Purell

Purell is a tiny Go library to normalize URLs. It returns a pure URL. Pure-ell. Sanitizer and all. Yeah, I know...

Based on the wikipedia paper and the RFC 3986 document.

Install

go get github.com/PuerkitoBio/purell

Examples

From example_test.go (note that in your code, you would import "github.com/PuerkitoBio/purell", and would prefix references to its methods and constants with "purell."):

package purell

import (
  "fmt"
  "net/url"
)

func ExampleNormalizeUrlString() {
  if normalized, err := NormalizeUrlString("hTTp://someWEBsite.com:80/Amazing%3f/url/",
    FlagLowercaseScheme|FlagLowercaseHost|FlagUppercaseEscapes); err != nil {
    panic(err)
  } else {
    fmt.Print(normalized)
  }
  // Output: http://somewebsite.com:80/Amazing%3F/url/
}

func ExampleMustNormalizeUrlString() {
  normalized := MustNormalizeUrlString("hTTpS://someWEBsite.com:80/Amazing%fa/url/",
    FlagsUnsafe)
  fmt.Print(normalized)

  // Output: http://somewebsite.com/Amazing%FA/url
}

func ExampleNormalizeUrl() {
  if u, err := url.Parse("Http://SomeUrl.com:8080/a/b/.././c///g?c=3&a=1&b=9&c=0#target"); err != nil {
    panic(err)
  } else {
    if normalized, err := NormalizeUrl(u, FlagsUsuallySafe|FlagRemoveDuplicateSlashes|FlagRemoveFragment); err != nil {
      panic(err)
    } else {
      fmt.Print(normalized)
    }
  }

  // Output: http://someurl.com:8080/a/c/g?c=3&a=1&b=9&c=0
}

func ExampleMustNormalizeUrl() {
  if u, err := url.Parse("Http://SomeUrl.com:8080/a/b/.././c///g?c=3&a=1&b=9&c=0#target"); err != nil {
    panic(err)
  } else {
    normalized := MustNormalizeUrl(u, FlagsUnsafe&^FlagRemoveDotSegments)
    fmt.Print(normalized)
  }

  // Output: http://someurl.com:8080/a/b/.././c/g?a=1&b=9&c=0&c=3
}

API

For convenience, the set of flags FlagsSafe, FlagsUsuallySafe and FlagsUnsafe are provided for the similarly grouped normalizations on wikipedia's URL normalization page. You can add (using the bitwise OR | operator) or remove (using the bitwise AND NOT &^ operator) individual flags from the sets if required.

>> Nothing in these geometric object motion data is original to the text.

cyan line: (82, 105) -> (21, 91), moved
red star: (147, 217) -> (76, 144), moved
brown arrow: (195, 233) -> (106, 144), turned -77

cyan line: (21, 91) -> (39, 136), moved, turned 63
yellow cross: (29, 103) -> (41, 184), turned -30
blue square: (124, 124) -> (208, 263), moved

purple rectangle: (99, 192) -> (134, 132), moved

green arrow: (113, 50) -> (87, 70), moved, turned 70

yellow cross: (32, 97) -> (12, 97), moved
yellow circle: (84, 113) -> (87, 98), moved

The full godoc reference is available on gopkgdoc.

Note that FlagDecodeUnnecessaryEscapes, FlagUppercaseEscapes and FlagRemoveEmptyQuerySeparator are always implicitly set, because internally, the URL string is parsed as an URL object, which automatically decodes unnecessary escapes, uppercases necessary ones, and removes empty query separators (an unnecessary ? at the end of the url). So this operation cannot not be done. For this reason, FlagRemoveEmptyQuerySeparator has been included in the FlagsSafe convenience constant, instead of FlagsUnsafe, where Wikipedia puts it (strangely?).

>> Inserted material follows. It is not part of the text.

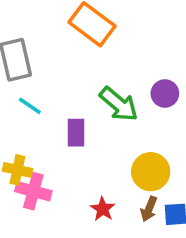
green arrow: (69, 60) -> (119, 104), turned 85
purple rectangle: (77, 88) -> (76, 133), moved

The replace IP with domain name normalization (http://208.77.188.166/ → http://www.example.com/) is obviously not possible for a library without making some network requests. This is not implemented in purell.

The remove unused query string parameters and remove default query parameters are also not implemented, since this is a very case-specific normalization, and it is quite trivial to do with an URL object.

Safe vs Usually Safe vs Unsafe

Purell allows you to control the level of risk you take while normalizing an URL. You can aggressively normalize, play it totally safe, or anything in between.

Consider the following URL:

HTTPS://www.RooT.com/toto/t%45%1f///a/./b/../c/?z=3&w=2&a=4&w=1#invalid

Normalizing with the FlagsSafe gives:

https://www.root.com/toto/tE%1F///a/./b/../c/?z=3&w=2&a=4&w=1#invalid

With the FlagsUsuallySafe:

https://www.root.com/toto/tE%1F///a/c?z=3&w=2&a=4&w=1#invalid

And with FlagsUnsafe:

http://root.com/toto/tE%1F/a/c?a=4&w=1&w=2&z=3

TODOs

What if the source URL does not encode invalid characters? Parsing the string in a URL type automatically encodes some of them, though not all, it would seem.
Add a class/default instance to allow specifying custom directory index names?

License

The BSD 3-Clause license.